= Henry Atkinson (scientist) =

British mathematician and astronomer

Henry Atkinson (1781–1829) was a British mathematician and astronomer whose interests extended to economics, engineering, and philosophy. Born in West Harle, Northumberland, Atkinson was the son of a schoolmaster who allowed him to take over the teaching at Bavington School when he was only thirteen. Atkinson subsequently taught at schools in the Northumberland villages of Belsay, Woodburn, and Stamfordham. In 1808, he finally moved to Newcastle upon Tyne, where he continued to teach and began to establish a reputation as a scholar.

Atkinson presented papers to the Newcastle Literary and Philosophical Society, which he joined in 1809. Among his these were:
- A new method of extracting the roots of equations of the higher orders (1809)
- An essay on proportion (1811)
- On the difference between the followers of Newton and Leibniz concerning the measure of forces (1814)
- The eclipses of Jupiter's satellites and on the mode of determining the longitude by these means (1810)
- The possibility and … consequences of the lunar origin of meteoric stones (1815)

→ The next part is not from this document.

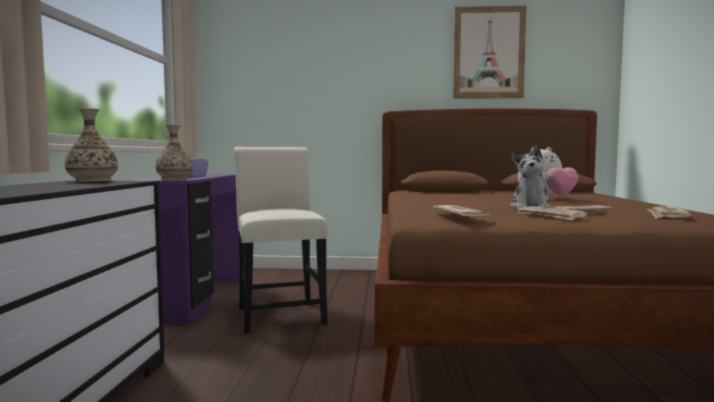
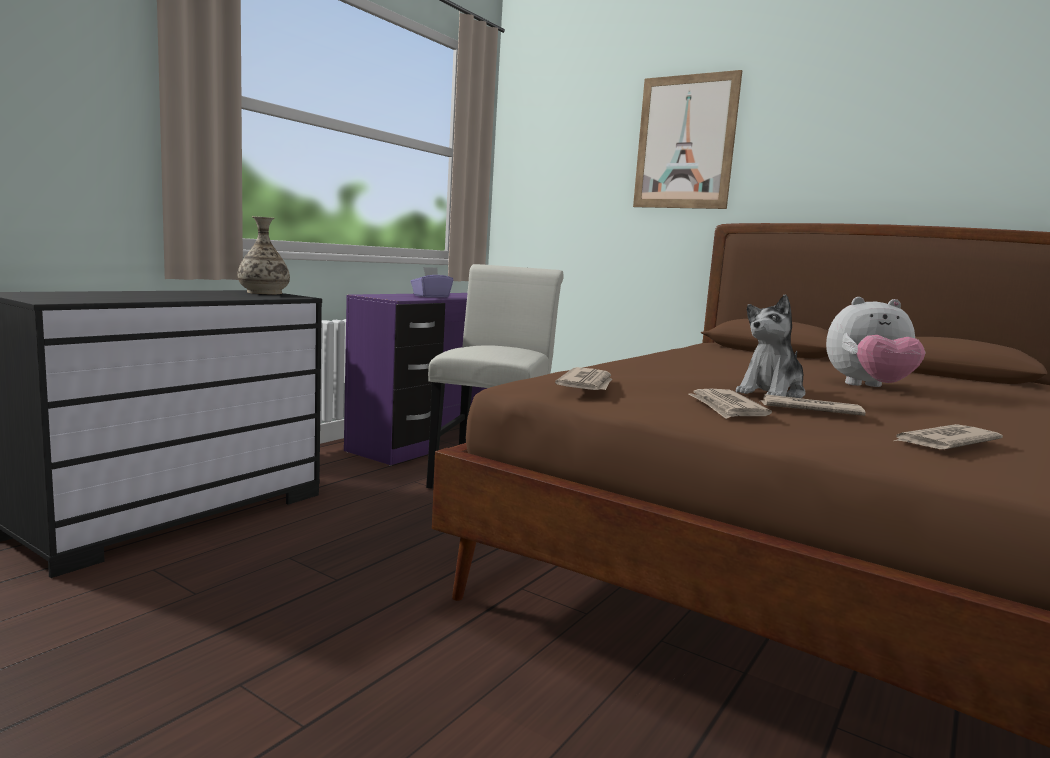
camera: 30 degrees right, 5 degrees up
vase [155,125,193,180] -> none
picture [453,6,526,99] -> picture moved to [633,70,742,209]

Atkinson also published papers in the journal of the Astronomical Society of London.
He encountered significant barriers to advancement of his academic career due to his dissenting religious views. He was a leader in the Newcastle Unitarian church and was closely affiliated with its controversial minister, William Turner. Atkinson is buried in St Andrew's churchyard at Newcastle.